Abdominal Region Notes (DPT 17.1-17.8)

Functions of the Abdominal Wall

  • Protection and stabilization of abdominal contents

  • Trunk rotation and flexion (helps maintain posture)

  • Maintain and control intra-abdominal pressure for parturition and defecation

  • Respiration: opposes the diaphragm during exhalation

Surface Anatomy and Palpations

  • Quadrants (four-quadrant method): divide through the umbilicus

    • Left upper, Right upper, Left lower, Right lower

  • Nine-region scheme (lines: right & left midclavicular planes; subcostal and intertubercular planes)

    • Regions: R. Hypochondriac, Epigastric, L. Hypochondriac

    • R. Lumbar, Umbilical, L. Lumbar

    • R. Iliac, Hypogastric, L. Iliac

  • Palpable Surface Anatomy

    • Umbilicus: vertebral level L3-L4; innervation from T10

    • Linea alba and semilunaris: palpable vertical facial lines in abdominal region

    • Inguinal ligament: tight fusion of fascial layers; forms a shelf for the spermatic cord (round ligament) to rest

    • Xiphoid process and costal arch

    • Pelvic landmarks:

    • Iliac crest

    • Iliac tubercle

    • Anterior superior iliac spine (ASIS)
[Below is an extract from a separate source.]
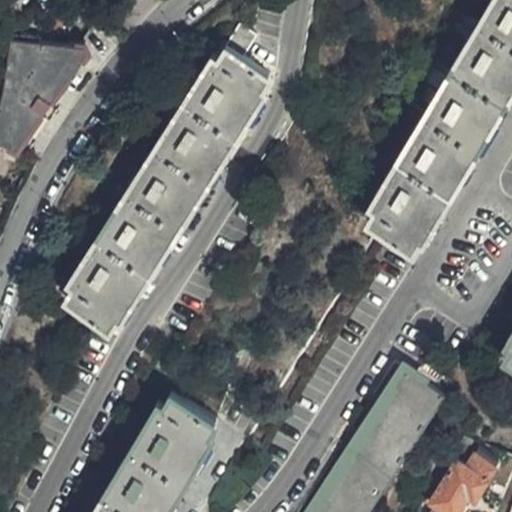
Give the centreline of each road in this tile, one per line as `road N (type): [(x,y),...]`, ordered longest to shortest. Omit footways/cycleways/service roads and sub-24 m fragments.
road 1 (residential): [(302,0),(278,116),(141,322),(39,511)]
road 2 (residential): [(259,511),(511,132)]
road 3 (residential): [(0,272),(28,204),(109,74),(183,0)]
    • Pectin pubis (pectineal line)

    • Pubic tubercle

Fascial and Muscular Layers of the Anterior Abdominal Wall

1) Skin
2) Camper’s fascia (superficial fascia) – fatty layer
3) Scarpa’s fascia (deep fascia) – serous fascial layer
4) External oblique

  • Origin: External surfaces of ribs 5-12

  • Insertion: Linea alba, pubic tubercle, and anterior half of iliac crest

  • Action: compress and support abdominal viscera; flex and rotate trunk

  • Innervation: thoracoabdominal nerves (anterior rami of T7-T11) and subcostal nerve (T12)

5) Internal oblique

  • Origin: Thoracolumbar fascia, anterior 2/3 of iliac crest, and connective tissue deep to inguinal ligament

  • Insertion: Inferior borders of ribs 10-12, linea alba and pubis via conjoint tendon

  • Action: compress and support abdominal viscera; flex and rotate trunk

  • Innervation: thoracoabdominal nerves (anterior rami of T7-T11) and first lumbar nerve (L1)

6) Rectus abdominis

  • Origin: Pubic symphysis and pubic crest

  • Insertion: Xiphoid process and costal cartilages 5-7

  • Action: Flexes trunk (lumbar vertebrae) and compresses abdominal viscera; can act as antagonist to the diaphragm; stabilizes and controls pelvic tilt (antilordosis)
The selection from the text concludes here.